Reading passage ->
ODESSA, TX.–The oil and gas industry owes no one an apology. Oil and gas has lifted more humans from poverty than any other industry in history. Inexpensive and accessible energy has provided a standard of living of which our ancestors could only dream, allowing foundational transformations in technology, transportation, heating, cooling, and massive increases in global food supply and overall public health.

That said, we are all called to be good stewards of the resources and the environment of this amazing planet, and our industry can play a key role in the decades ahead. There are many reasons that natural gas is vented or flared, but eliminating both has become a top priority for many oil and gas companies across the nation as environmental, societal and governance initiatives take center stage.

I have had the privilege of participating in methane mitigation and flare reduction projects in more than 20 countries and almost every hydrocarbon-producing region of the United States. The challenge is always to marry what is technically possible with what is commercially viable. If both can be achieved simultaneously, the solutions become sustainable and replicable on a broad scale. A decade ago, leading-edge technologies were vapor recovery (VR) units, VR towers, ways to eliminate casinghead gas venting and enclosed combustors versus flares. In 2021, next-generation technologies use automation and new equipment to often eliminate the emissions’ root cause, rather than reduce the volumes leaked or spilled to the atmosphere.

My experience has revealed there is no magic bullet, and all technologies have an application range. Perspective leads me to offer three methane mitigation strategies that have proven to work in the field and offer tangible benefits to independent oil and gas companies seeking sustainable solutions for their operations:

• Convert pneumatics to electric everywhere possible.

Source material ->
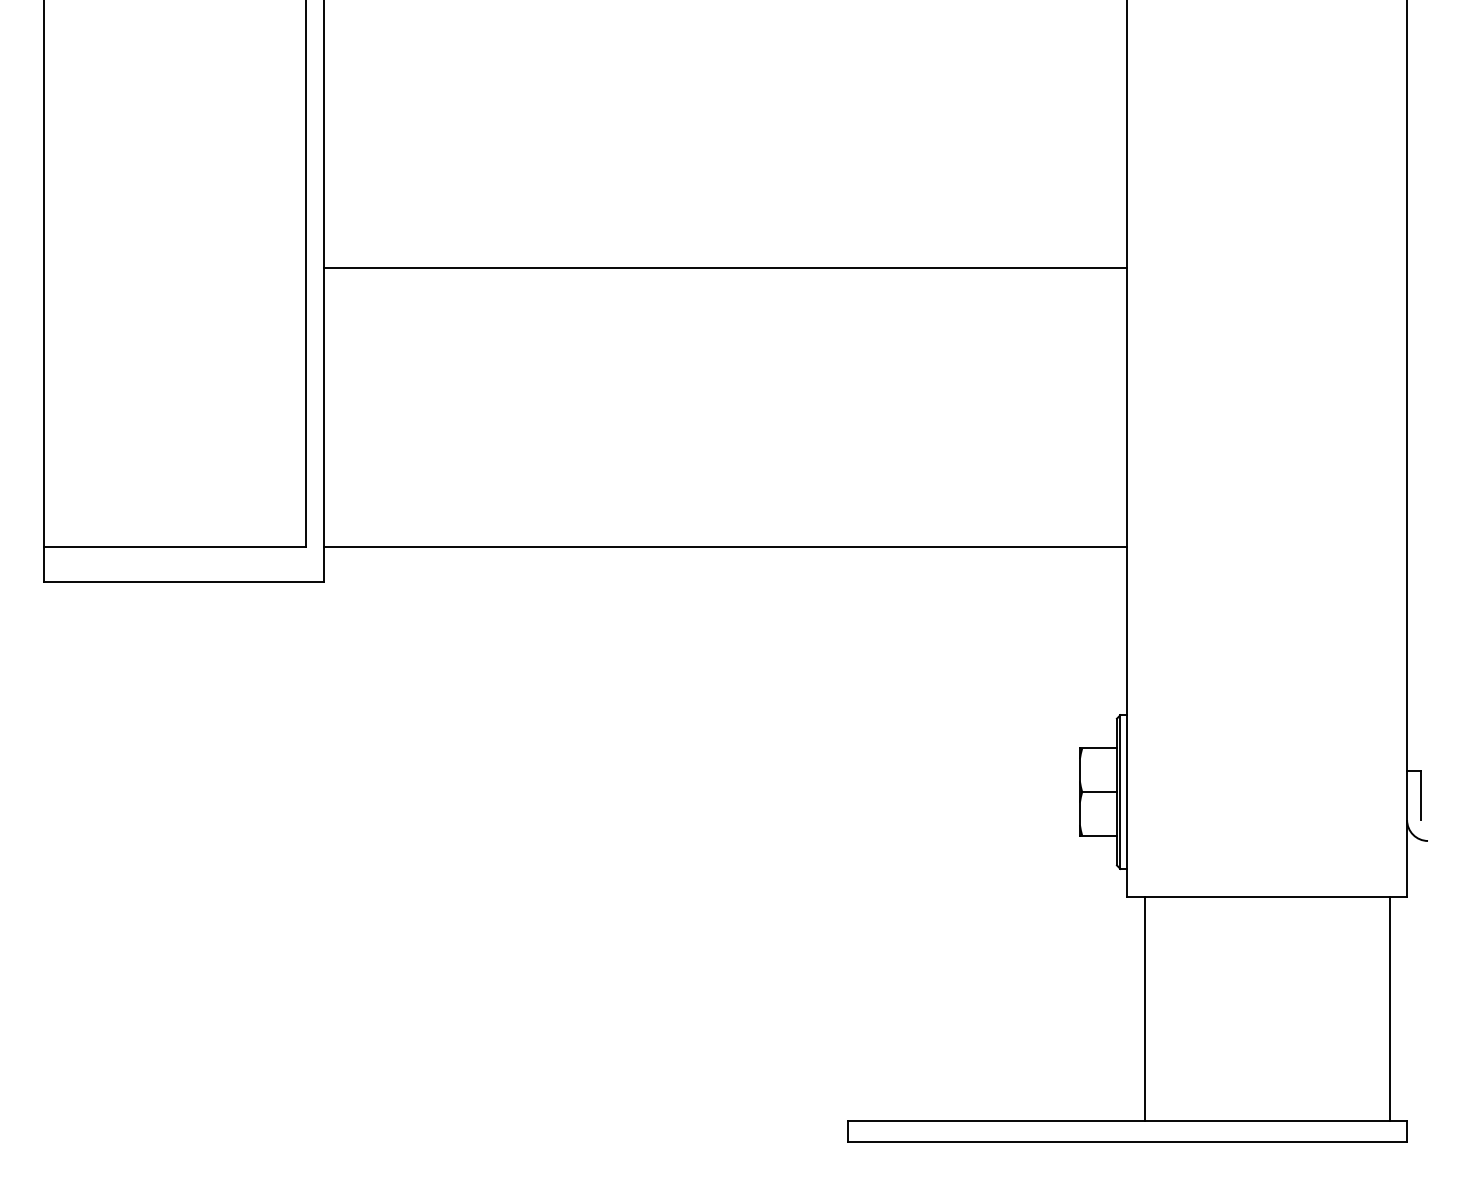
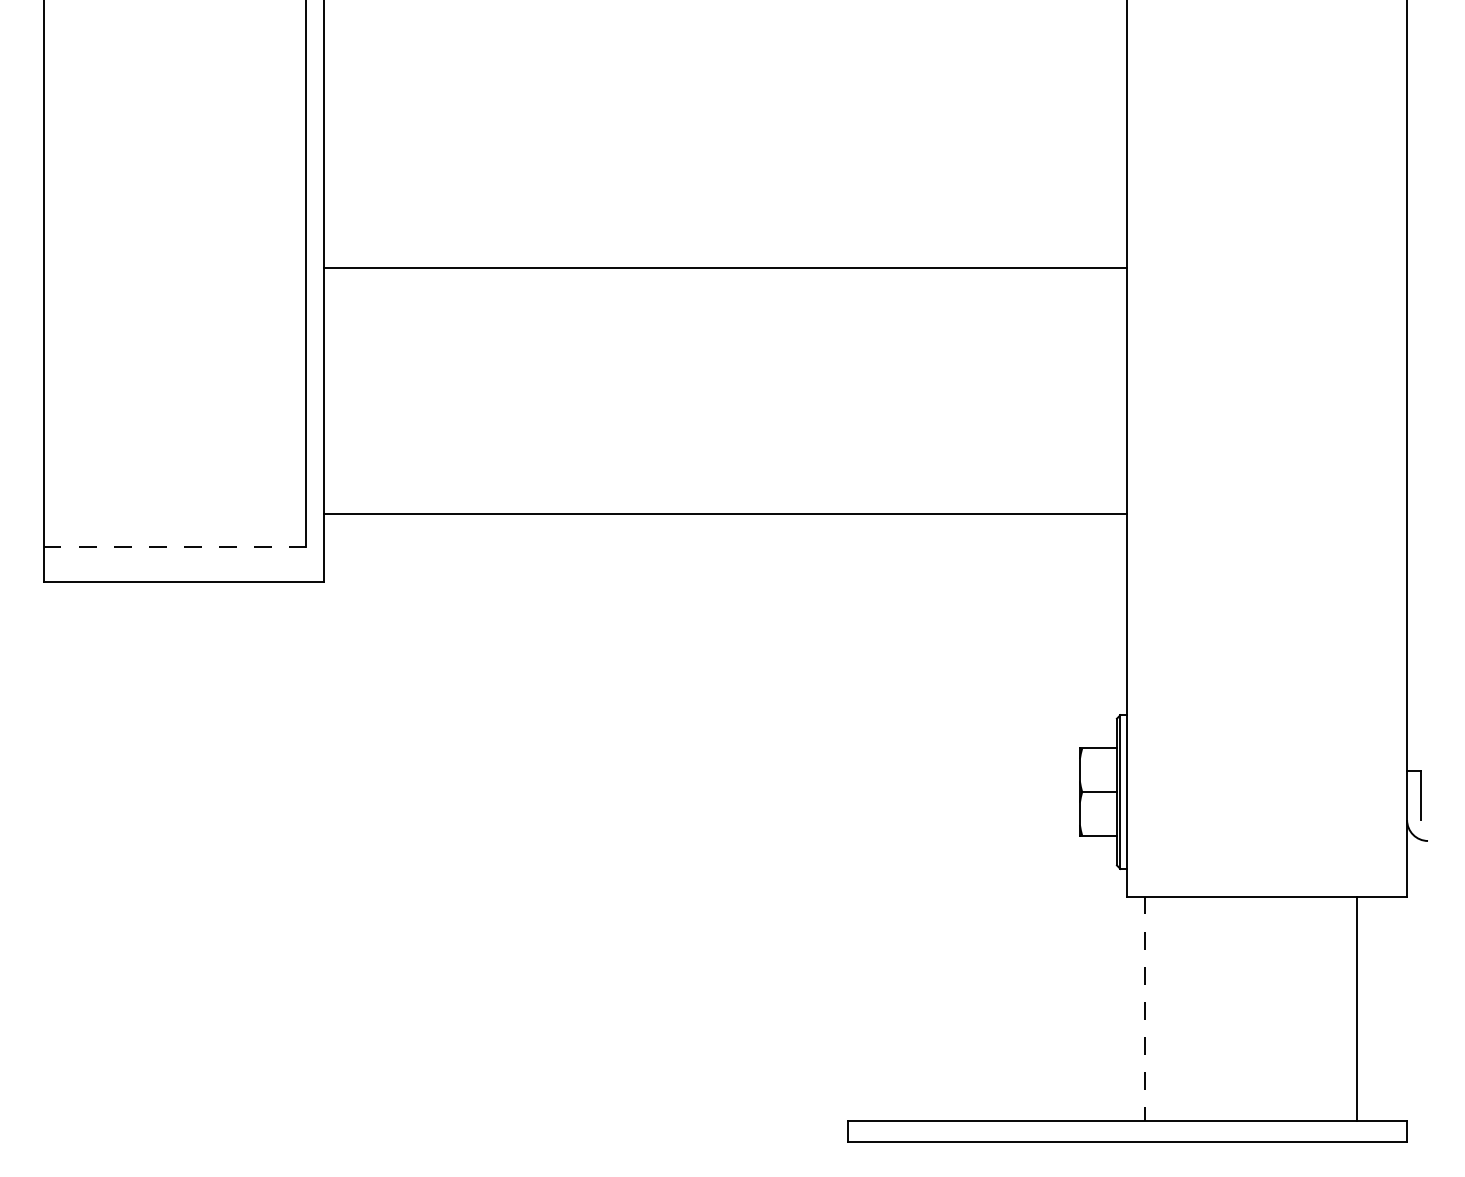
line at (175, 547): solid -> dashed
line at (725, 547) position: (725, 547) -> (725, 514)
line at (1144, 1008): solid -> dashed
line at (1389, 1008) position: (1389, 1008) -> (1356, 1008)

Complete the following ->
1 - In the methane mitigation article, in how many countries has the writer taken part in methane mitigation and flare reduction projects?
2 - Return the passage of the methane mitigation article starting at "My experience has" and ending at "electric everywhere possible.".
3 - Do these statements agree with the methane mitigation article? Answer yes or no for each, quoting the deciding words. (a) Vapor recovery towers were among the leading-edge technologies a decade ago. (b) A single technology can solve methane emissions in every application. (c) Converting pneumatics to electric wherever possible is one of the recommended strategies.
The lines after the methane mitigation article are separate material, not part of it.

Solutions ->
1 - More than 20 countries.

2 -
My experience has revealed there is no magic bullet, and all technologies have an application range. Perspective leads me to offer three methane mitigation strategies that have proven to work in the field and offer tangible benefits to independent oil and gas companies seeking sustainable solutions for their operations:

• Convert pneumatics to electric everywhere possible.

3 -
(a) Yes: "A decade ago, leading-edge technologies were vapor recovery (VR) units, VR towers"
(b) No: "there is no magic bullet, and all technologies have an application range"
(c) Yes: "Convert pneumatics to electric everywhere possible."